Learning to be happy Alone

There are 2 emotional orientations:

  1. Internal and
  2. External.

Internal emotional orientation is about the enjoyment of my own personal progress in understanding, improving, learning from the action.  If i love golf because I enjoy my level of mastery and am absorbed in improving my own short game then this would be internal emotional orientation.

External orientation is that I judge the success or failure of each action by its impact on my status, on how it compares with my friends, on how my friends view me.  If I love golf because my friends envy my ability at golf, this would be a external emotional orientation.

I am sometimes internally oriented (searching for meaning) and sometimes externally oriented (what do “they” think of me? is this useful? will it help someone?)

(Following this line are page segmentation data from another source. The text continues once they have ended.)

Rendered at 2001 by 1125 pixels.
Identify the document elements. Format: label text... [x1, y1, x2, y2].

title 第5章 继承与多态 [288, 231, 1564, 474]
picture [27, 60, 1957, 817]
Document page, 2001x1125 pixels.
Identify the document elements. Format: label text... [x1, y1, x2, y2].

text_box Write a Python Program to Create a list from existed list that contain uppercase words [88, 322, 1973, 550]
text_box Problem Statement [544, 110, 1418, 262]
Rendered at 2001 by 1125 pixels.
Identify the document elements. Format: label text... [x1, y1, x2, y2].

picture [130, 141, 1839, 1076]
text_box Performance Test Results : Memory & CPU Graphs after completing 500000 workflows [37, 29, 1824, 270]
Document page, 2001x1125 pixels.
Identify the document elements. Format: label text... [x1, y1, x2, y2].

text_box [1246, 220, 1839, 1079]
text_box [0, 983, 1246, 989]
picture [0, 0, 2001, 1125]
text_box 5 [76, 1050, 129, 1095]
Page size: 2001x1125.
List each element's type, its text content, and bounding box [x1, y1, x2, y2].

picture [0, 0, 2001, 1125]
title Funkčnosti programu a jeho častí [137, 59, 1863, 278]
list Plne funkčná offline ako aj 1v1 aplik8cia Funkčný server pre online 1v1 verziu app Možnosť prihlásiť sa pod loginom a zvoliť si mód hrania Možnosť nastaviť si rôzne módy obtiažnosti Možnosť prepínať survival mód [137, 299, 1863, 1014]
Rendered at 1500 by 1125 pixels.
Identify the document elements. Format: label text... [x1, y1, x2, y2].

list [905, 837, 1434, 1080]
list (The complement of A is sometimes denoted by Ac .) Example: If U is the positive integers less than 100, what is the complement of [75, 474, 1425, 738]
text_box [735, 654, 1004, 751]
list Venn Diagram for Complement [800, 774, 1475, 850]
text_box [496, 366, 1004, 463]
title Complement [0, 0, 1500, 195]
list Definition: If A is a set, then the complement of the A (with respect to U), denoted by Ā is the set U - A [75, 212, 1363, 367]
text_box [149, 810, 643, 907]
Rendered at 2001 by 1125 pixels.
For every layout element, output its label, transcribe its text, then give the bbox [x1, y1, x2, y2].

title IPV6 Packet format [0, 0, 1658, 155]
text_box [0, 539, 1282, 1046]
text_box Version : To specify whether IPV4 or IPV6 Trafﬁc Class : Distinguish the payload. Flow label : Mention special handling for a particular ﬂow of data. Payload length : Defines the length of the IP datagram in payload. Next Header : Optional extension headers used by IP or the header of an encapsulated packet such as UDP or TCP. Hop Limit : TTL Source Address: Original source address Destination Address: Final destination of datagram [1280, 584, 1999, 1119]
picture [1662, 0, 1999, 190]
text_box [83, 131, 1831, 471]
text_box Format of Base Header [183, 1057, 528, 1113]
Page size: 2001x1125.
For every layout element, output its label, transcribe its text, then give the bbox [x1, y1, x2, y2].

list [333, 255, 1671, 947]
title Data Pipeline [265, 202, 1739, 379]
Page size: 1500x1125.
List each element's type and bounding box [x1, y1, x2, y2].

I switch between the two.  I can find that I spend a week where I am working hard on a document that is meaningful to me and in “flow”… and then something happens and I get distracted and spend 2-3 days paying more and more attention to what other people think, how many “likes” on fb, how many retweets.  Then I have a crisis moment, reflect and switch back to mode 1.

I guess they are both there because they serve a purpose.  The challenge is that great art can only come from mode 1, but a lot of useful learning comes from mode 2.  I can learn faster in mode 2, but at a certain point I need to leave behind mode 2 and fully live in mode 1.

Do you switch between the 2?  What makes the switch happen?  Why does it happen?  What do you do to be conscious of your mode?